» TASK DIRECTIONS: Could you copy out every one of the records below, line for line and character for character, with nothing changed?

"""

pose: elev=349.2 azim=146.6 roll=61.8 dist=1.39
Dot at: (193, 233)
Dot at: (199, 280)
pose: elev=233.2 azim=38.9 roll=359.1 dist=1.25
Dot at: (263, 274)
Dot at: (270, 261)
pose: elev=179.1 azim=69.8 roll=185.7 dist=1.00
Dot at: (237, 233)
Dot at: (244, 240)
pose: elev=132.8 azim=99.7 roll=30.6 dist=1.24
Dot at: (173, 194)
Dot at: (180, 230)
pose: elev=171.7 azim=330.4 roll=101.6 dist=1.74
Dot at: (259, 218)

"""

» TASK SOLUTION:
pose: elev=349.2 azim=146.6 roll=61.8 dist=1.39
Dot at: (193, 233)
Dot at: (199, 280)
pose: elev=233.2 azim=38.9 roll=359.1 dist=1.25
Dot at: (263, 274)
Dot at: (270, 261)
pose: elev=179.1 azim=69.8 roll=185.7 dist=1.00
Dot at: (237, 233)
Dot at: (244, 240)
pose: elev=132.8 azim=99.7 roll=30.6 dist=1.24
Dot at: (173, 194)
Dot at: (180, 230)
pose: elev=171.7 azim=330.4 roll=101.6 dist=1.74
Dot at: (259, 218)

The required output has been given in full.